Contact tracing, a well-established public health tool for disease containment, involves identifying and notifying people who come into contact with an infected person. Contact tracing is traditionally resource-intensive and laborious , where public health officials interview each infected person to identify their contacts since the infected person may have transmitted the infection, and contact each of those contacts to assess their risk, place them on quarantine, and monitor their health.
Technology may increase the scale and reach of contact tracing by automating the identification of contacts, reducing human error and recall bias, and optimizing teams of human contact tracers. Use of this technology may amplify privacy and security risks of citizens participating in contact tracing apps, such as the ones in operation in Israel and Singapore, and the ones in joint development by Apple and Google that use Bluetooth protocols .
The discussion centered on three critical concerns:
- Technology can augment the accepted and widespread practice of contract tracing conducted by the public health community. Yet, public health agencies are not or poorly equipped to evaluate or implement technology investments like the once needed to scale COVID-19 contact tracing.
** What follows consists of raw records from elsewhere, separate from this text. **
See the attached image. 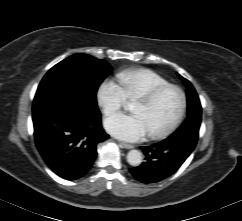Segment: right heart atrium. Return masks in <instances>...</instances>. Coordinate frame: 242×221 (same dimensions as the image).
<instances>
[{"instance_id":"obj_1","label":"right heart atrium","mask_w":242,"mask_h":221,"mask_svg":"<svg viewBox=\"0 0 242 221\" xmlns=\"http://www.w3.org/2000/svg\"><path fill=\"white\" fill-rule=\"evenodd\" d=\"M96 100L102 112L109 116L119 111L126 104L127 97L118 83L106 79L97 88Z\"/></svg>"}]
</instances>
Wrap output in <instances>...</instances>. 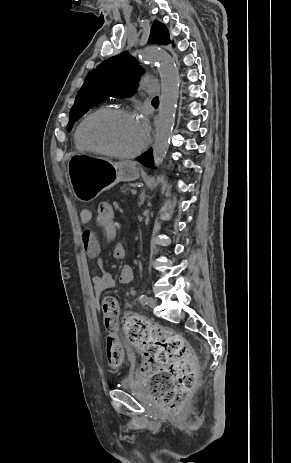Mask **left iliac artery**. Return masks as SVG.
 I'll return each instance as SVG.
<instances>
[{"mask_svg":"<svg viewBox=\"0 0 291 463\" xmlns=\"http://www.w3.org/2000/svg\"><path fill=\"white\" fill-rule=\"evenodd\" d=\"M140 303L143 305H146L148 303V297L147 295L143 294L139 297Z\"/></svg>","mask_w":291,"mask_h":463,"instance_id":"44dca946","label":"left iliac artery"}]
</instances>
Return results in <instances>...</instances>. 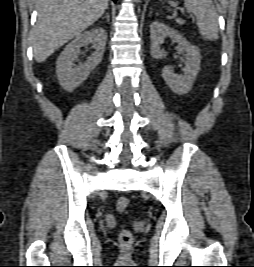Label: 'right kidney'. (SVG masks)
<instances>
[{"label":"right kidney","instance_id":"obj_1","mask_svg":"<svg viewBox=\"0 0 254 267\" xmlns=\"http://www.w3.org/2000/svg\"><path fill=\"white\" fill-rule=\"evenodd\" d=\"M107 33L101 27L92 28L78 35L60 54L56 63V72L60 85L66 91H73L83 83L90 72L102 61L106 46ZM91 44L95 51L84 64L76 67L74 61L81 47Z\"/></svg>","mask_w":254,"mask_h":267}]
</instances>
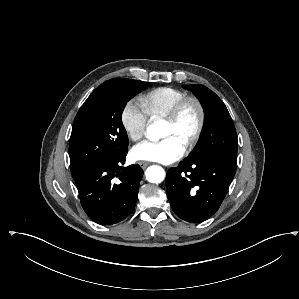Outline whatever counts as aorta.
Segmentation results:
<instances>
[{"mask_svg": "<svg viewBox=\"0 0 299 299\" xmlns=\"http://www.w3.org/2000/svg\"><path fill=\"white\" fill-rule=\"evenodd\" d=\"M147 134L149 139L153 141L162 137V130L158 121L147 127ZM145 176L148 182L158 184L165 179V171L162 167L153 165L147 168Z\"/></svg>", "mask_w": 299, "mask_h": 299, "instance_id": "obj_1", "label": "aorta"}]
</instances>
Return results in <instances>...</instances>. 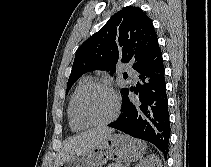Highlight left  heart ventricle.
Returning a JSON list of instances; mask_svg holds the SVG:
<instances>
[{"instance_id": "obj_1", "label": "left heart ventricle", "mask_w": 211, "mask_h": 167, "mask_svg": "<svg viewBox=\"0 0 211 167\" xmlns=\"http://www.w3.org/2000/svg\"><path fill=\"white\" fill-rule=\"evenodd\" d=\"M78 110L88 121H104L113 114L114 100L107 90L99 87L91 88L82 95Z\"/></svg>"}]
</instances>
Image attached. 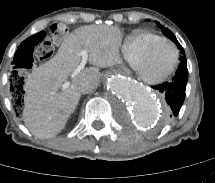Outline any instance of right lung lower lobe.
<instances>
[{"label": "right lung lower lobe", "mask_w": 215, "mask_h": 183, "mask_svg": "<svg viewBox=\"0 0 215 183\" xmlns=\"http://www.w3.org/2000/svg\"><path fill=\"white\" fill-rule=\"evenodd\" d=\"M20 87L18 88V89H16L15 87H14V95L15 96H17V97H19L20 96Z\"/></svg>", "instance_id": "right-lung-lower-lobe-1"}]
</instances>
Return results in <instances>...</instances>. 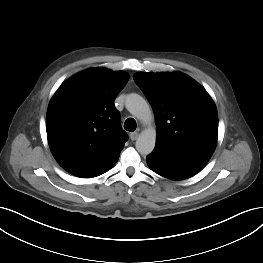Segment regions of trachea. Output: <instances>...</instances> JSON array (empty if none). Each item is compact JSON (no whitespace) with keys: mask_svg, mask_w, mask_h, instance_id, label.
<instances>
[{"mask_svg":"<svg viewBox=\"0 0 263 263\" xmlns=\"http://www.w3.org/2000/svg\"><path fill=\"white\" fill-rule=\"evenodd\" d=\"M124 129L130 132L136 130V121L133 118H128L124 123Z\"/></svg>","mask_w":263,"mask_h":263,"instance_id":"obj_1","label":"trachea"}]
</instances>
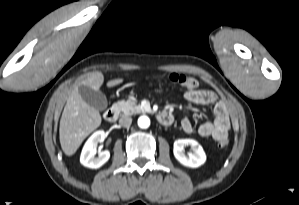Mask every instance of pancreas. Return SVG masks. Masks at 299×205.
Returning <instances> with one entry per match:
<instances>
[{"label":"pancreas","instance_id":"1","mask_svg":"<svg viewBox=\"0 0 299 205\" xmlns=\"http://www.w3.org/2000/svg\"><path fill=\"white\" fill-rule=\"evenodd\" d=\"M114 107L124 115L143 113L144 109L133 100H122L114 104Z\"/></svg>","mask_w":299,"mask_h":205}]
</instances>
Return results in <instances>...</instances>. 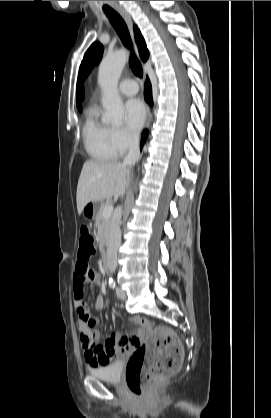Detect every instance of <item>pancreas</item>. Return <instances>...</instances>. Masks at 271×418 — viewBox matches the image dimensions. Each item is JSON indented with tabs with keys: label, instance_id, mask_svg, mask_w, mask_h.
<instances>
[{
	"label": "pancreas",
	"instance_id": "cf45deb5",
	"mask_svg": "<svg viewBox=\"0 0 271 418\" xmlns=\"http://www.w3.org/2000/svg\"><path fill=\"white\" fill-rule=\"evenodd\" d=\"M107 205V203L101 204L96 217H95V225L98 231V239L100 247H104V245L108 242L109 234H110V228L112 224L111 218H105L103 216V209Z\"/></svg>",
	"mask_w": 271,
	"mask_h": 418
}]
</instances>
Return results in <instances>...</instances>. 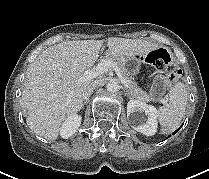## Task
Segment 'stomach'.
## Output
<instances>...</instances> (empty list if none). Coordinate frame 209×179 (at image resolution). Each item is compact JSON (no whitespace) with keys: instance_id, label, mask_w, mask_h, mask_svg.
<instances>
[{"instance_id":"1","label":"stomach","mask_w":209,"mask_h":179,"mask_svg":"<svg viewBox=\"0 0 209 179\" xmlns=\"http://www.w3.org/2000/svg\"><path fill=\"white\" fill-rule=\"evenodd\" d=\"M141 55L124 57L121 61L125 73L129 78L137 76L141 69Z\"/></svg>"}]
</instances>
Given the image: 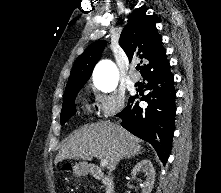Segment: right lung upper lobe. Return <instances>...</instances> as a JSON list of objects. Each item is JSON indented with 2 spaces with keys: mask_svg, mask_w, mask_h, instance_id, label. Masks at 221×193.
<instances>
[{
  "mask_svg": "<svg viewBox=\"0 0 221 193\" xmlns=\"http://www.w3.org/2000/svg\"><path fill=\"white\" fill-rule=\"evenodd\" d=\"M105 44V41L94 42L76 59L66 88L83 86L87 82ZM119 45L126 53L129 62L141 60L140 73L143 77L170 65L166 58V50L162 46V37L157 33L156 21L151 15L135 13L129 17L121 33Z\"/></svg>",
  "mask_w": 221,
  "mask_h": 193,
  "instance_id": "right-lung-upper-lobe-1",
  "label": "right lung upper lobe"
}]
</instances>
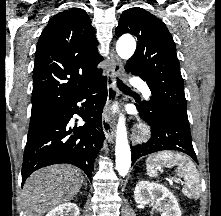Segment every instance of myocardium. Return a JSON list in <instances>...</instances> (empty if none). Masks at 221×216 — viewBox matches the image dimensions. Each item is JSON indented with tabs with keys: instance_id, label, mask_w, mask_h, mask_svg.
<instances>
[{
	"instance_id": "myocardium-1",
	"label": "myocardium",
	"mask_w": 221,
	"mask_h": 216,
	"mask_svg": "<svg viewBox=\"0 0 221 216\" xmlns=\"http://www.w3.org/2000/svg\"><path fill=\"white\" fill-rule=\"evenodd\" d=\"M149 133V129L146 126H140L138 127L137 131H136V138L137 139H142L144 137H146Z\"/></svg>"
}]
</instances>
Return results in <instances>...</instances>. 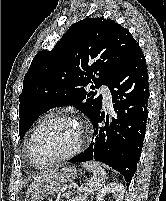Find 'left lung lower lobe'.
<instances>
[{
	"label": "left lung lower lobe",
	"instance_id": "obj_1",
	"mask_svg": "<svg viewBox=\"0 0 166 201\" xmlns=\"http://www.w3.org/2000/svg\"><path fill=\"white\" fill-rule=\"evenodd\" d=\"M116 117L99 112L91 120L94 128L89 148L70 160L71 163L96 160L117 170L127 186L137 169L148 116V74L146 60L137 45L120 72L109 85Z\"/></svg>",
	"mask_w": 166,
	"mask_h": 201
}]
</instances>
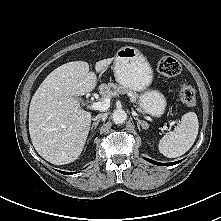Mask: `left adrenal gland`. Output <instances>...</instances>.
<instances>
[{"label": "left adrenal gland", "mask_w": 221, "mask_h": 221, "mask_svg": "<svg viewBox=\"0 0 221 221\" xmlns=\"http://www.w3.org/2000/svg\"><path fill=\"white\" fill-rule=\"evenodd\" d=\"M134 119L137 121V127L140 130V126H142L143 129H148L149 125L147 122L140 120L137 117H134Z\"/></svg>", "instance_id": "left-adrenal-gland-1"}]
</instances>
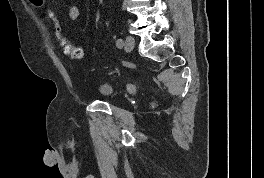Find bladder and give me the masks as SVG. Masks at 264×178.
Listing matches in <instances>:
<instances>
[{"label":"bladder","instance_id":"31cf9c89","mask_svg":"<svg viewBox=\"0 0 264 178\" xmlns=\"http://www.w3.org/2000/svg\"><path fill=\"white\" fill-rule=\"evenodd\" d=\"M97 92L105 99H111L114 94L113 87L108 83L100 84L97 88Z\"/></svg>","mask_w":264,"mask_h":178}]
</instances>
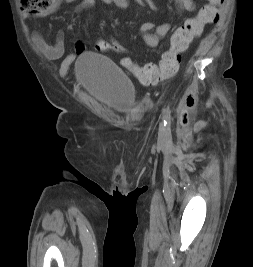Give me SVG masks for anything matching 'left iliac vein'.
I'll return each mask as SVG.
<instances>
[{
	"label": "left iliac vein",
	"mask_w": 253,
	"mask_h": 267,
	"mask_svg": "<svg viewBox=\"0 0 253 267\" xmlns=\"http://www.w3.org/2000/svg\"><path fill=\"white\" fill-rule=\"evenodd\" d=\"M164 131H165V128H164V124L163 122L160 124V128H159V142L162 144L163 141H164Z\"/></svg>",
	"instance_id": "4c4485c4"
}]
</instances>
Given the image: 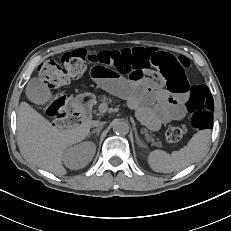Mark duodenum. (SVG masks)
<instances>
[{"mask_svg": "<svg viewBox=\"0 0 231 231\" xmlns=\"http://www.w3.org/2000/svg\"><path fill=\"white\" fill-rule=\"evenodd\" d=\"M78 108L81 114L82 122H87L91 118L92 101L88 97H83L78 100Z\"/></svg>", "mask_w": 231, "mask_h": 231, "instance_id": "410a0bca", "label": "duodenum"}]
</instances>
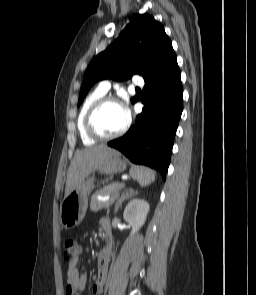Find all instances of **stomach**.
Segmentation results:
<instances>
[{"instance_id": "1", "label": "stomach", "mask_w": 256, "mask_h": 295, "mask_svg": "<svg viewBox=\"0 0 256 295\" xmlns=\"http://www.w3.org/2000/svg\"><path fill=\"white\" fill-rule=\"evenodd\" d=\"M127 164L120 154L111 156L99 169V173L112 175L122 173ZM94 186V176L87 178L64 197L60 208V222L66 229L78 226L85 217L88 207V195Z\"/></svg>"}]
</instances>
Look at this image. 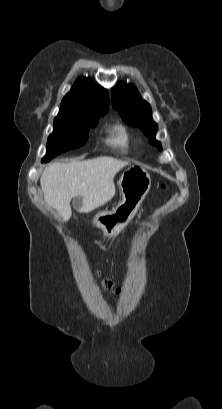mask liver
I'll use <instances>...</instances> for the list:
<instances>
[{
  "label": "liver",
  "instance_id": "1",
  "mask_svg": "<svg viewBox=\"0 0 222 409\" xmlns=\"http://www.w3.org/2000/svg\"><path fill=\"white\" fill-rule=\"evenodd\" d=\"M128 165L126 161L108 156L49 164L40 178L44 199L56 209L63 222L70 219V202L76 197H80L76 207L80 213L92 212L112 199L114 177Z\"/></svg>",
  "mask_w": 222,
  "mask_h": 409
}]
</instances>
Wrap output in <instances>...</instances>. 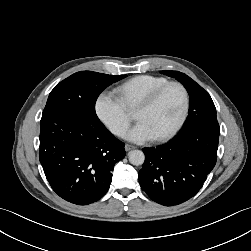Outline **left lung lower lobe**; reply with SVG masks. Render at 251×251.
I'll list each match as a JSON object with an SVG mask.
<instances>
[{
    "label": "left lung lower lobe",
    "instance_id": "1",
    "mask_svg": "<svg viewBox=\"0 0 251 251\" xmlns=\"http://www.w3.org/2000/svg\"><path fill=\"white\" fill-rule=\"evenodd\" d=\"M219 125L202 124L180 131L169 143L144 148L138 178L155 202L173 206L193 197L216 164Z\"/></svg>",
    "mask_w": 251,
    "mask_h": 251
}]
</instances>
- Citizens' privacy is a real need and concern. Several privacy-preserving technologies exist and may be used to secure any user data collected by the contact tracing apps, and thus by the app's operator and sponsor. Participants considered the premise that that American society will embrace contact tracing apps only if the apps are built on six core principles of trust and privacy:
- the apps will be temporary;
- the apps will contain appropriate security safeguards;
- the apps will require meaningful consent and opt-in;
- the apps will limit their use of data to the current pandemic only;
- the apps will retain data for an appropriate retention period; and
- the apps will be audited by an independent authority.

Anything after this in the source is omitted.